───── Document segment ─────

Single by Xu Weizhou
- Released: 2 May 2016
- Recorded: 2016
- Genre: Soundtrack
- Label: 光线易视
- Songwriters: Tintin Zhang; Chen Yu;
- Producer: Liu Tong

Xu Weizhou singles chronology
|  | "Towards the Light" (2016) | "Fun" (2016) |

Music video
- "Towards the Light" on YinYueTai

= Towards the Light (song) =

Towards the Light (Chinese: 向着光亮那方) "Towards the Bright Side" is a song recorded by Chinese singer Xu Weizhou. The debut single was officially released on 2 May 2016 as one of the promotional songs of the film Yesterday Once More

==Background==
Towards the Light is a soundtrack with a length of four minutes and thirty seconds. It pertains to the struggles and passion of youths. Its music video was first released on 21 April 2016 for the promotion of the film Yesterday Once More but the single was officially released on 2 May 2016. It gained praises and it was the first time a song achieved top spots on both China V chart and Mandarin chart in Billboard China at the same week.

─────

● Given exercise 1:
Reproduce the passage of the song article between "Xu Weizhou singles" and "the same week.", inclusive.
● Given exercise 2:
According to the song article, why was the music video for "Towards the Light" released on 21 April 2016?
The records have no connection to the song article.

───── Material supplied ─────

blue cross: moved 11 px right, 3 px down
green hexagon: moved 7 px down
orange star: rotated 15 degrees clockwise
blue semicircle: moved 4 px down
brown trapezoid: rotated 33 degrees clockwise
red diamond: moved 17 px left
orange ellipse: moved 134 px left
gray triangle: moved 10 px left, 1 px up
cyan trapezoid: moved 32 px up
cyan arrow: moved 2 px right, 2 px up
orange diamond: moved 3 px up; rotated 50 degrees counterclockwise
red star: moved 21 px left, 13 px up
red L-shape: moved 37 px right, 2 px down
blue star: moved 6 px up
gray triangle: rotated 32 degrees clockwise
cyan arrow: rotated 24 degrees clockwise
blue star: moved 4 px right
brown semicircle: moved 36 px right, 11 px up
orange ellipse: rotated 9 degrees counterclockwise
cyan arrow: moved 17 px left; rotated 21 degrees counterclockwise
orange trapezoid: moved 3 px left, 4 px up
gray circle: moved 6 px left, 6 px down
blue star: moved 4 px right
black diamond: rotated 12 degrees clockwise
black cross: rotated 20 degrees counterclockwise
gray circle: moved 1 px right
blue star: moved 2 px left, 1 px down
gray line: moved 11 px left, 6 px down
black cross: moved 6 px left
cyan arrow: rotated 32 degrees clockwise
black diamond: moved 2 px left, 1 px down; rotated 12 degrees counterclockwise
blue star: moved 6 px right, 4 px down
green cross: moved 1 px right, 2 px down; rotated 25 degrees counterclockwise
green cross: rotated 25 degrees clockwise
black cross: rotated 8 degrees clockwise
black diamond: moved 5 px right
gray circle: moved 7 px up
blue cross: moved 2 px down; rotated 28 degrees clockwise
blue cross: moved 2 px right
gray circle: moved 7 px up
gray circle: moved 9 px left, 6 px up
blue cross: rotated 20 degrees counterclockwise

─────

● Final answer 1:
Xu Weizhou singles chronology
|  | "Towards the Light" (2016) | "Fun" (2016) |

Music video
- "Towards the Light" on YinYueTai

= Towards the Light (song) =

Towards the Light (Chinese: 向着光亮那方) "Towards the Bright Side" is a song recorded by Chinese singer Xu Weizhou. The debut single was officially released on 2 May 2016 as one of the promotional songs of the film Yesterday Once More

==Background==
Towards the Light is a soundtrack with a length of four minutes and thirty seconds. It pertains to the struggles and passion of youths. Its music video was first released on 21 April 2016 for the promotion of the film Yesterday Once More but the single was officially released on 2 May 2016. It gained praises and it was the first time a song achieved top spots on both China V chart and Mandarin chart in Billboard China at the same week.

● Final answer 2:
The music video was released on 21 April 2016 to promote the film Yesterday Once More. The single itself was officially released later, on 2 May 2016.